Turkey to boycott USA electronics, including iPhone

Turkey Financial Crisis: Stocks at Record Low as Lira Plunges Again

President Recep Tayyip Erdogan on Tuesday said Turkey would boycott U.S. electronic goods like the iPhone in retaliation for punitive sanctions from Washington, as the Turkish lira finally clawed back some ground after going into a tailspin over the tensions.

His remarks came after the lira's plunge had turned into a rout toward the end of last week after US President Donald Trump announced the doubling of tariffs on Turkish steel and aluminum imports. It rebounded on Tuesday as Turks sold dollars.

The Middle East's largest economy has been targeted by the US just like other nations around the world, including Canada, Erdogan said. "If they have iPhone, the other side has Samsung".

Erdogan's call for a boycott of United States products comes after the Trump administration increased metals tariffs on Turkey as part of a campaign to pressure Ankara to release the USA citizen, pastor Andrew Brunson, who faces charges of terrorism.

Erdogan's boycott is reminiscent of the decision by President Vladimir Putin to ban food imports from countries that slapped sanctions on Russian Federation in 2014 over its annexation of Crimea. Erdogan claims that his stance against USA imports is necessary due to the recent collapse in Turkish assets.

On Tuesday the lira recovered some ground, trading at 6.53 to the dollar at 0918 GMT, up around five percent on the day. The cost of insuring the nation's debt against default fell off 10-year highs.

The Turkish currency nosedived in value over concerns about Erdogan's economic policies and after the United States slapped sanctions on Turkey angered by the continued detention of an American pastor.

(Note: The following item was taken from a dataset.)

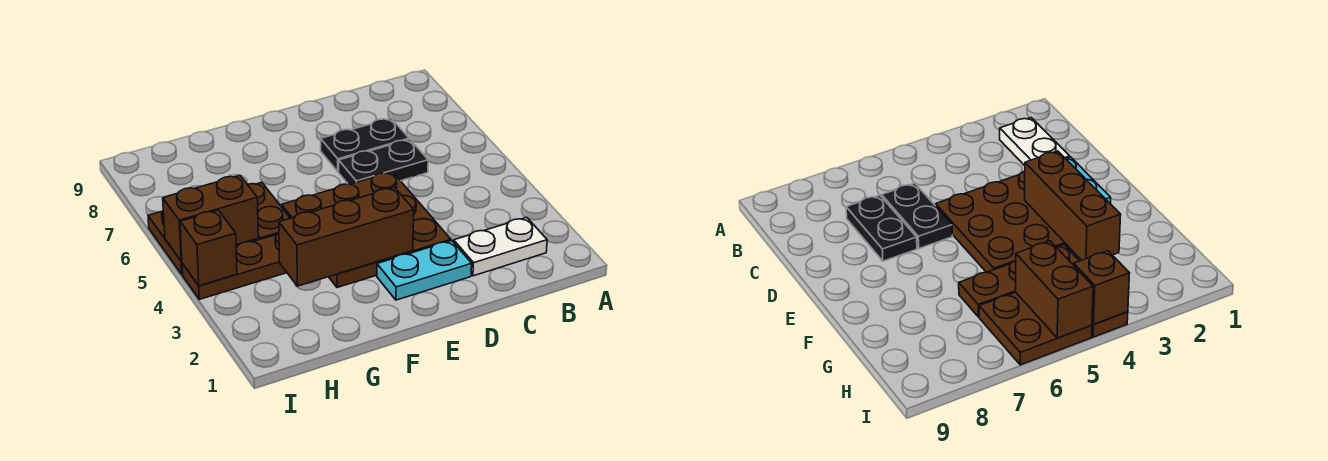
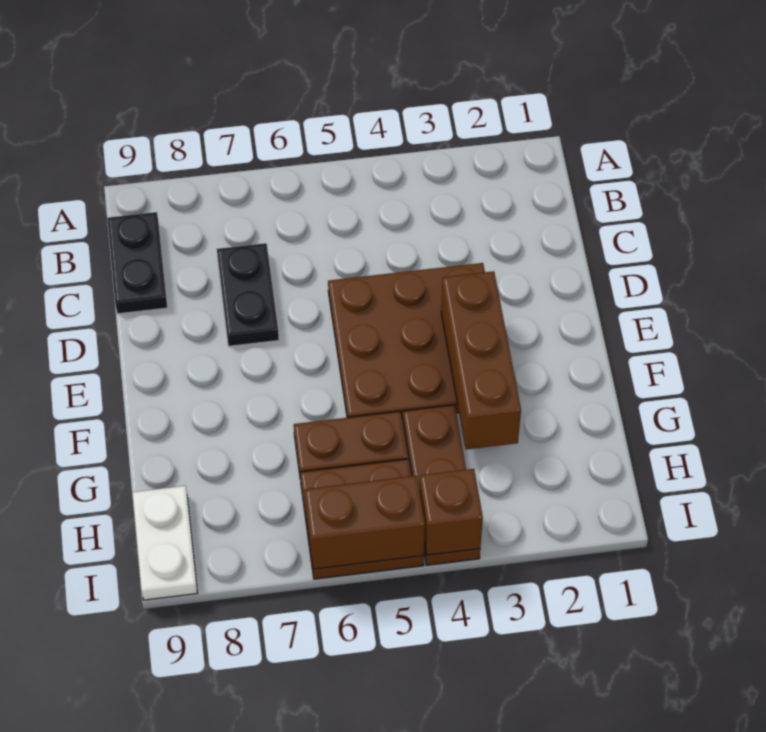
white plate B2:C2 level 1 -> white plate H9:I9 level 1
black plate C6:D6 level 1 -> black plate B9:C9 level 1
cyan plate D2:E2 level 1 -> none
brown brick H5:I5 level 2 -> brown brick I5:I6 level 2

Brunson was arrested during Erdogan's broad crackdown on political opposition after an attempted coup in July 2016.

Even though a meeting between National Security Adviser John Bolton and Turkey's US ambassador on Monday yielded no public progress, the White House is now leading the talks with Turkey over Brunson's release and a host of other issues that have dragged down the alliance.

While the economic penalties would probably do little to dent USA economic interests, Erdogan's threat shows that the standoff over the fate of an American pastor held in Turkey isn't going to end soon.

The top USA diplomat in Turkey, Charge d'Affaires Jeffrey Hovenier, visited Brunson and his wife, Norine, Tuesday, calling on Turkey to resolve his case "without delay and in a fair and transparent manner".

Italy's biggest bank, UniCredit, Spain's BBVA and France's BNP Paribas all have substantial interests in Turkish banks.

The Turkish envoy conveyed the message the pressure and threats would only lead to a "chaos" in relations which could only improve after Washington abandons the language of "threats", said Turkey's foreign minister Mevlut Cavusoglu. "This is in our interest", Merkel said at the chancellery in Berlin. Instead of taking drastic action to shore up confidence, such as raising interest rates or going to the International Monetary Fund (IMF), the government is couching itself in nationalistic rhetoric of sacrifice. Is there need for that?

In a televised speech on Friday, he called on Turkish citizens to exchange foreign currency and gold for lira, calling it an "economic war".

This has to be of real concern since to date, the Turkish lira has depreciated by well over 40 percent.

"We will identify companies affected by rising foreign currencies and we will continue to put them at ease", he added.